* **Task directions**
Starting with the line with "RELATED ARTICLES" and going on through the line with "LEADER 2007-2013", swap "LEADER" for "Leader" in the records below and give those lines again with nothing else changed. Leave the pictures out of your answer.
───── Exercise data
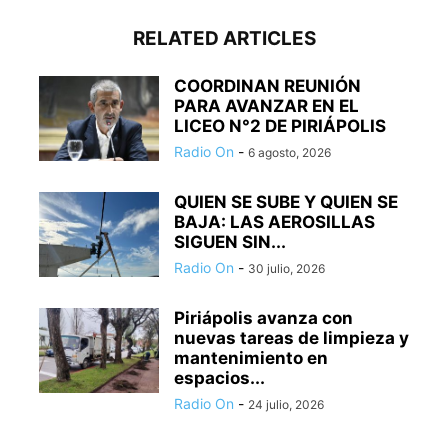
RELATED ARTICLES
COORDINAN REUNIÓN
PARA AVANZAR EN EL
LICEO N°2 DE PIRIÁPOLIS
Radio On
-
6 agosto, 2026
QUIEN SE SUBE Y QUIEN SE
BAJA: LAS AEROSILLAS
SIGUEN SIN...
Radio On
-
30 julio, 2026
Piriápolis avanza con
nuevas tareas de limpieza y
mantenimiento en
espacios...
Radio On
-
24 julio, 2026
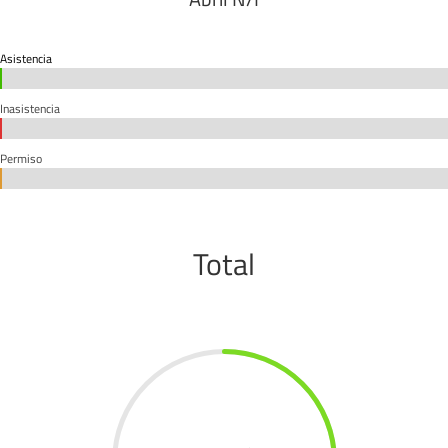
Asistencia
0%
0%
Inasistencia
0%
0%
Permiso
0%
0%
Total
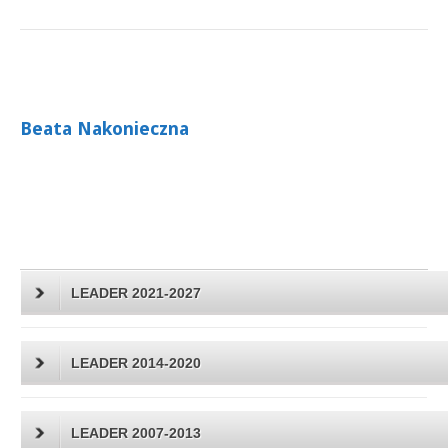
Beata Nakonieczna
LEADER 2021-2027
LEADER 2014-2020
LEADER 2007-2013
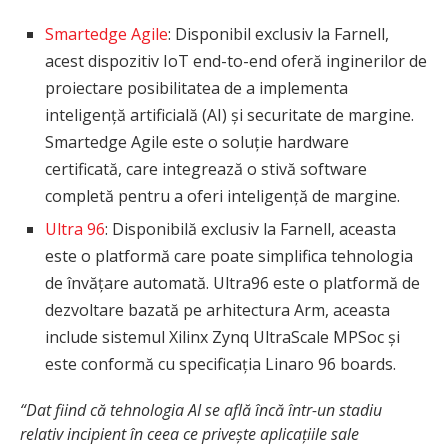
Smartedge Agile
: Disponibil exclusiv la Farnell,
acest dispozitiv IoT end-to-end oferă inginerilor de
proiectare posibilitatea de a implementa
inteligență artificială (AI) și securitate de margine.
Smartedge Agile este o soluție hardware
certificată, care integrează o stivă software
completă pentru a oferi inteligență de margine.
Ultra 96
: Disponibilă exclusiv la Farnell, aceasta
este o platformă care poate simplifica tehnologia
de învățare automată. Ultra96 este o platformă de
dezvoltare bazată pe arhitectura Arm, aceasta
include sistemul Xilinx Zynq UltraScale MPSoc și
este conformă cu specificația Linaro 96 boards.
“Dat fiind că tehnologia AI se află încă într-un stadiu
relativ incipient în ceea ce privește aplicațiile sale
──────────
───── Exercise data
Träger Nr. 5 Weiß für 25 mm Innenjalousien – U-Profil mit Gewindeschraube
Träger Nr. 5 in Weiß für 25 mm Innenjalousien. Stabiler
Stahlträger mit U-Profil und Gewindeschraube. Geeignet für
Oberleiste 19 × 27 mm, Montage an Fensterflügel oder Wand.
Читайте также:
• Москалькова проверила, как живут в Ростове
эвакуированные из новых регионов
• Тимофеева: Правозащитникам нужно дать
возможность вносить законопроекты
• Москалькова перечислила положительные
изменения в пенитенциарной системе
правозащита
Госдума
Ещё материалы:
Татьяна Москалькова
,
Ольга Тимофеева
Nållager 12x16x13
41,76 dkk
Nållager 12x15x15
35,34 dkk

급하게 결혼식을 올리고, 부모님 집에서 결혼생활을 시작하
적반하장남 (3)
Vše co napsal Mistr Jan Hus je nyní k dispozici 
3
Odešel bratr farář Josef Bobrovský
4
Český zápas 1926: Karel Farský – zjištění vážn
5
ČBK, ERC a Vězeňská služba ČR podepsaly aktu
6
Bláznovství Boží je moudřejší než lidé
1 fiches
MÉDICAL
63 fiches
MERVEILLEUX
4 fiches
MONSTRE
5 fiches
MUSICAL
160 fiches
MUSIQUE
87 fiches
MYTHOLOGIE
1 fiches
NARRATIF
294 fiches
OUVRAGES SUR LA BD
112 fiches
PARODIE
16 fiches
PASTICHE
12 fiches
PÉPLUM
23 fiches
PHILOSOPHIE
──────────
* **Output below**
RELATED ARTICLES
COORDINAN REUNIÓN
PARA AVANZAR EN EL
LICEO N°2 DE PIRIÁPOLIS
Radio On
-
6 agosto, 2026
QUIEN SE SUBE Y QUIEN SE
BAJA: LAS AEROSILLAS
SIGUEN SIN...
Radio On
-
30 julio, 2026
Piriápolis avanza con
nuevas tareas de limpieza y
mantenimiento en
espacios...
Radio On
-
24 julio, 2026
Asistencia
0%
0%
Inasistencia
0%
0%
Permiso
0%
0%
Total
Beata Nakonieczna
Leader 2021-2027
Leader 2014-2020
Leader 2007-2013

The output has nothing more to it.